WORK TO BE COMPLETED —
Copy out each line of the data below in which "linecap" appears.

GIVEN RECORDS —
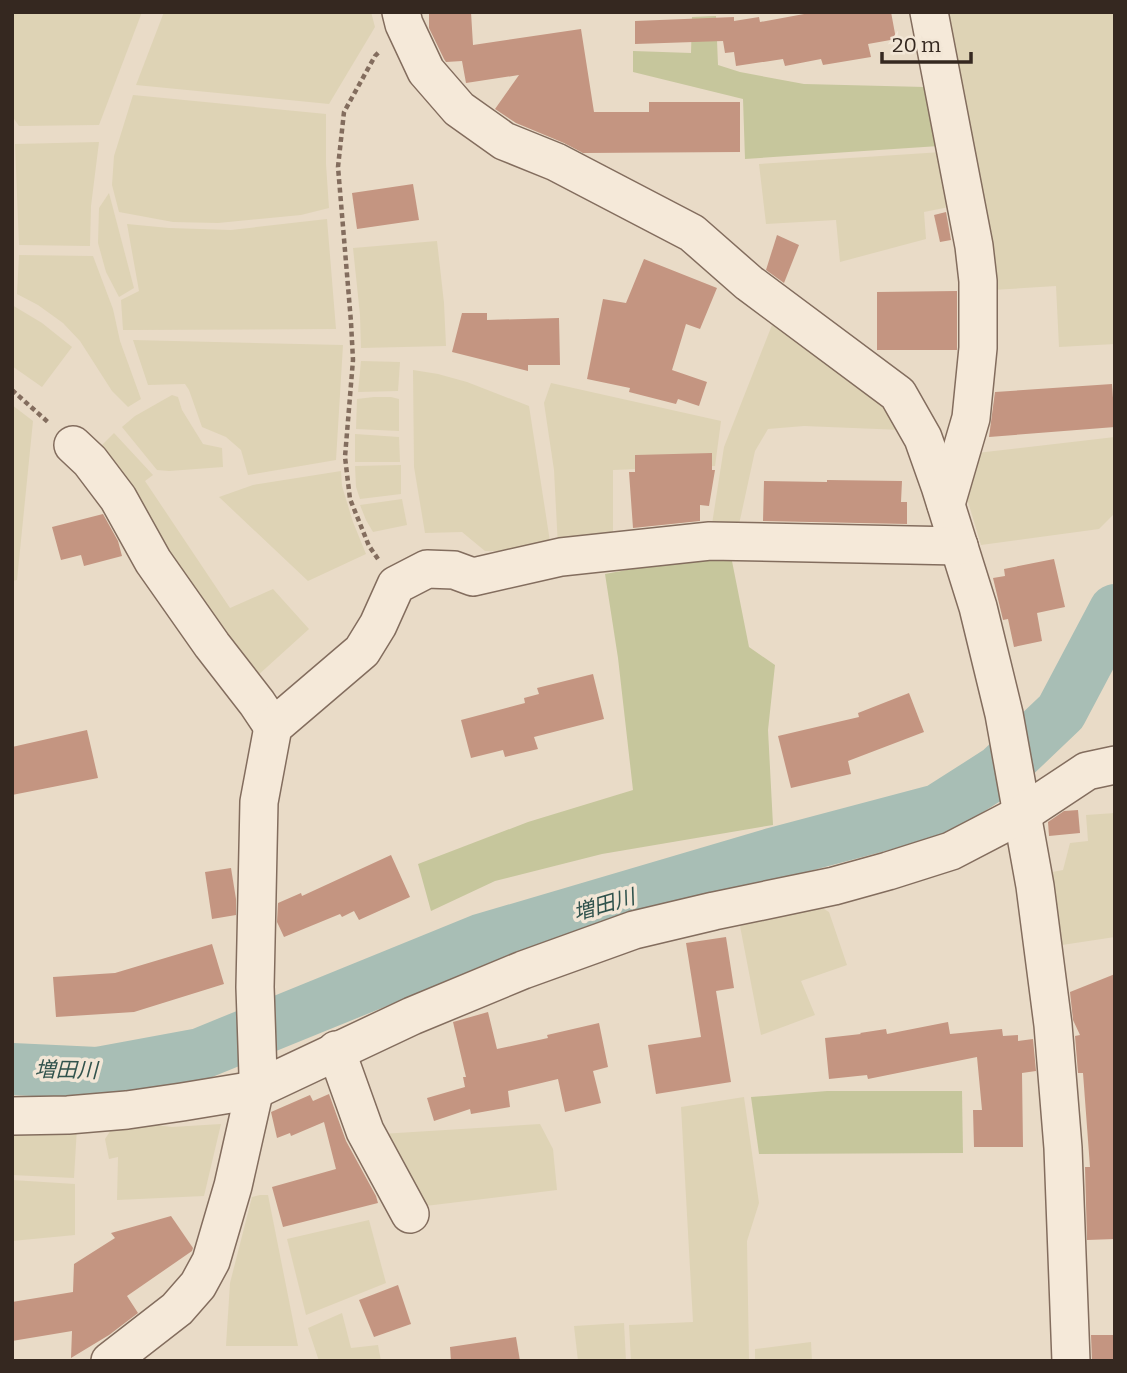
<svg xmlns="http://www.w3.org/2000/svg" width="1127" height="1373" viewBox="0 0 1127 1373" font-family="Bitter,'Noto Sans JP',serif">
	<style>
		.farmland { fill: #ded3b5 }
		.green { fill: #c6c69c }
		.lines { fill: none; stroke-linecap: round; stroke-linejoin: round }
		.river { stroke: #a8beb5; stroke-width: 52 }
		.building { fill: #c49581 }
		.minor-casing { stroke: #836d5e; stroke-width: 40 }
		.path { stroke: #836d5e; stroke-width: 4.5; stroke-dasharray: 5 3.5; stroke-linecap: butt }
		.minor { stroke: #f5e9d9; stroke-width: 37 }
		.labels { text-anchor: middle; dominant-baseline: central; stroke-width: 7; stroke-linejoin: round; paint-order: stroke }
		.water-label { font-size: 21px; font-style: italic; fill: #31534d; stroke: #f2e6d6 }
	</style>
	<rect width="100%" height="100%" fill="#e9dbc7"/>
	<g class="farmland">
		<polygon points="12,12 142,12 99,125 19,126 12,116"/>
		<polygon points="164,12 371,12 375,27 329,104 136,85"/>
		<polygon points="945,12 1115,12 1115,344 1059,347 1056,286 992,290"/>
		<polygon points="133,95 326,114 326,164 329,208 301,215 218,223 173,222 119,212 112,185 114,156"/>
		<polygon points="99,142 91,206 90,246 19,245 15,144"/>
		<polygon points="942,152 954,206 924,212 926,239 840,262 836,220 766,224 759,164"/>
		<polygon points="109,193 134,288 119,297 106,272 98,243 99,208"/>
		<polygon points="327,219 336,329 123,330 121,300 139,291 127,224 169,228 231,230"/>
		<polygon points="437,241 444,303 446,346 361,348 360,315 353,248"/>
		<polygon points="19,255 93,256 113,309 120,341 141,399 128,407 112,391 80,341 63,323 38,305 17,294"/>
		<polygon points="12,305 42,323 72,347 42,387 12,366"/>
		<polygon points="772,325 892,406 902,430 804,426 768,429 755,451 738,529 712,524 724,447"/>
		<polygon points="133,340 343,345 336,460 248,475 241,450 226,437 202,427 189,390 185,384 148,385"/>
		<polygon points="361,361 400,362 398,391 358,392"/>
		<polygon points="413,370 438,374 467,382 529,406 551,548 509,551 485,551 462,532 425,533 414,467"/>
		<polygon points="551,383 721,421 715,466 613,470 613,540 558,547 554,470 544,403"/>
		<polygon points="172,395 178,397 182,410 203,444 222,448 223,467 169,471 157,470 122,427 135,416"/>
		<polygon points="374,397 391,397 399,399 399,431 356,429 357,399"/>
		<polygon points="12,405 33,421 17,580 12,581"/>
		<polygon points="114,433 153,475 145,481 230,608 273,589 309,629 256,677 214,626 100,447"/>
		<polygon points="355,434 399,437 400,462 355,462"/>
		<polygon points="1115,437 1115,513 1099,529 981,545 963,485 977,453"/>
		<polygon points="401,465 401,494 360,499 356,487 355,466"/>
		<polygon points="341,471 342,486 353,522 366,554 308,581 219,497 253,485"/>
		<polygon points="402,499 407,525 373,532 366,520 360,505"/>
		<polygon points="1115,813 1115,937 1062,945 1047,873 1063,870 1070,843 1088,841 1086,815"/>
		<polygon points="817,907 824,909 829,912 847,965 801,981 815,1015 761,1035 740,926"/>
		<polygon points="744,1097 759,1203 747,1241 749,1361 631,1361 629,1325 693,1322 681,1107"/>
		<polygon points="148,1124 172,1127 221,1124 204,1196 117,1200 118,1157 109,1159 105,1139 113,1127"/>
		<polygon points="540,1124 553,1149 557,1190 417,1207 381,1134"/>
		<polygon points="12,1127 77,1127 74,1178 12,1175"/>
		<polygon points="12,1180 75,1184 75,1235 12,1241"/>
		<polygon points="260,1195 268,1195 298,1346 226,1346 230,1283 252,1197"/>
		<polygon points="369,1220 386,1283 306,1315 287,1239"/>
		<polygon points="342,1313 351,1348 378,1345 381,1361 319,1361 308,1328"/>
		<polygon points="624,1323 626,1361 578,1361 574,1326"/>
		<polygon points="811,1342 812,1361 755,1361 755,1349"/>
	</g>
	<g class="green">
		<polygon points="716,16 718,65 740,72 804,84 925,87 939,146 745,159 743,99 633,72 633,51 691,53 692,17"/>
		<polygon points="730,551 749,647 775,665 768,730 773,825 602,854 495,881 431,911 418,864 528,822 633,790 618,658 605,574"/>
		<polygon points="827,1091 962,1091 963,1153 759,1154 751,1097"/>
	</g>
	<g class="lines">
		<polyline class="river" points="12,1069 97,1073 200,1054 480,940 772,854 938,810 999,771 1061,712 1115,610"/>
	</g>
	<g class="building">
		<polygon points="429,12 471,12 473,45 581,29 594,112 649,112 649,102 740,102 740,152 583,153 564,143 516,123 495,109 519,75 466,83 462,61 446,62 444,59 429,28"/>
		<polygon points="815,12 891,12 896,39 868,44 871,57 823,65 821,59 785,66 783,59 736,66 734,52 725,53 723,41 635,44 635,21 734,17 734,21 759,17 760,22"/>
		<polygon points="413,184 419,220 357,229 352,193"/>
		<polygon points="946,212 951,240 940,242 934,215"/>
		<polygon points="777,235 799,245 784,283 766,270"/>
		<polygon points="644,259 717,288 700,329 686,324 672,370 707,382 699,406 678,399 676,404 629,392 630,388 587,379 603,299 626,303"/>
		<polygon points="957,291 957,350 877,350 877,292"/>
		<polygon points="462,313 487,313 487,320 559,318 560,365 528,365 528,371 452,352"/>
		<polygon points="1112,384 1115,427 989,437 995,392"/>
		<polygon points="712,453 712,470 715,470 709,506 700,505 700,521 633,528 629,472 635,472 635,455"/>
		<polygon points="827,480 902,481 901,502 907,502 907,524 763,521 764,481 827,482"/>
		<polygon points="103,514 118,541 122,556 84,566 81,555 61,560 52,527"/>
		<polygon points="1054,559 1065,607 1037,613 1042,641 1014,647 1008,619 1003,620 993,578 1005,576 1004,569"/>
		<polygon points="593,674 604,719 534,737 538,749 505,757 503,750 471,758 461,720 525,703 524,698 539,694 537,688"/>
		<polygon points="909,693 924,732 848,761 851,774 791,788 778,736 859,717 858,713"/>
		<polygon points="87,730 98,778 12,795 12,747"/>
		<polygon points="1078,810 1080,833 1049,836 1048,822 1064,811"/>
		<polygon points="391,855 410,897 359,920 354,911 342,917 340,914 284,937 277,922 278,903 301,893 302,896"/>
		<polygon points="231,868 236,899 236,915 212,919 205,872"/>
		<polygon points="726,937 734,988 716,991 731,1082 656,1094 648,1045 701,1037 686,943"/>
		<polygon points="212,944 224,984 134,1012 56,1017 53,977 115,973"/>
		<polygon points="1115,974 1115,1239 1087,1240 1085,1167 1090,1167 1083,1073 1078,1073 1075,1036 1080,1035 1073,1020 1070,992"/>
		<polygon points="488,1012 497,1049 548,1038 547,1035 599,1023 608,1067 593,1071 601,1103 565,1112 558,1079 508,1091 510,1107 471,1114 470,1109 434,1121 427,1098 465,1087 463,1077 466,1077 453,1022"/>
		<polygon points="948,1022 950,1034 1002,1029 1003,1036 1018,1035 1018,1041 1033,1039 1036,1071 1022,1073 1023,1147 974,1147 973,1110 982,1110 977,1057 868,1079 867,1075 829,1079 825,1038 861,1034 860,1033 886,1029 887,1034"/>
		<polygon points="329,1094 346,1141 376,1196 378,1203 283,1227 272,1187 336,1169 324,1122 291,1136 290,1133 277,1138 271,1112 310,1095 313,1101"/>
		<polygon points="171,1216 193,1248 192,1251 127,1296 138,1313 109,1335 71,1358 72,1331 12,1341 12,1302 73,1292 74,1264 115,1238 111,1233"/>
		<polygon points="398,1285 411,1324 374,1337 359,1300"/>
		<polygon points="1091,1335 1115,1335 1115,1361 1092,1361"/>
		<polygon points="516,1337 520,1361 451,1361 450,1347"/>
	</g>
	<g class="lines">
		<defs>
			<g id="minor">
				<polyline points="401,12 404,24 426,71 459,109 504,141 556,162 692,233 749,283 898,394 923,438 940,486 978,607 1004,714 1035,886 1053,1025 1063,1148 1071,1361"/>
				<polyline points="929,12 974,246 978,281 978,348 971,418 946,504"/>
				<polyline points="73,445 90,461 118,498 153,561 212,645 257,703 273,727"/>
				<polyline points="336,1050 365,1131 410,1214"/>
				<polyline points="12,1116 68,1115 127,1110 182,1102 255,1090 412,1016 523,970 634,930 714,911 834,886 888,871 951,851 1022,814 1087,771 1115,765"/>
				<polyline points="110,1361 177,1309 198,1285 211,1261 233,1186 258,1075 255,987 259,802 273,727 362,651 378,625 396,585 427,569 454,570 473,577 561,557 710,541 959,546"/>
			</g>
		</defs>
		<use href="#minor" class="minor-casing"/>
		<g class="path">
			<polyline points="12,390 49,423"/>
			<polyline points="378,559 369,546 350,499 345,457 353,360 351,322 338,167 344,112 375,56 380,51"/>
		</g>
		<use href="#minor" class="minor"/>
	</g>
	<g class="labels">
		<g class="water-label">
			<text transform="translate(604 905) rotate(-16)">増田川</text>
			<text transform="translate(66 1070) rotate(1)">増田川</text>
		</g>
	</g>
	<rect width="1127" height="1373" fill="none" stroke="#352820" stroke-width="28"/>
	<path d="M882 52v10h89v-10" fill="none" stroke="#352820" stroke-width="3.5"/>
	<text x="892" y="52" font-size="21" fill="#352820" stroke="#f2e6d6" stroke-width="5" paint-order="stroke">20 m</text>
</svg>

REPLY —
		.lines { fill: none; stroke-linecap: round; stroke-linejoin: round }
		.path { stroke: #836d5e; stroke-width: 4.5; stroke-dasharray: 5 3.5; stroke-linecap: butt }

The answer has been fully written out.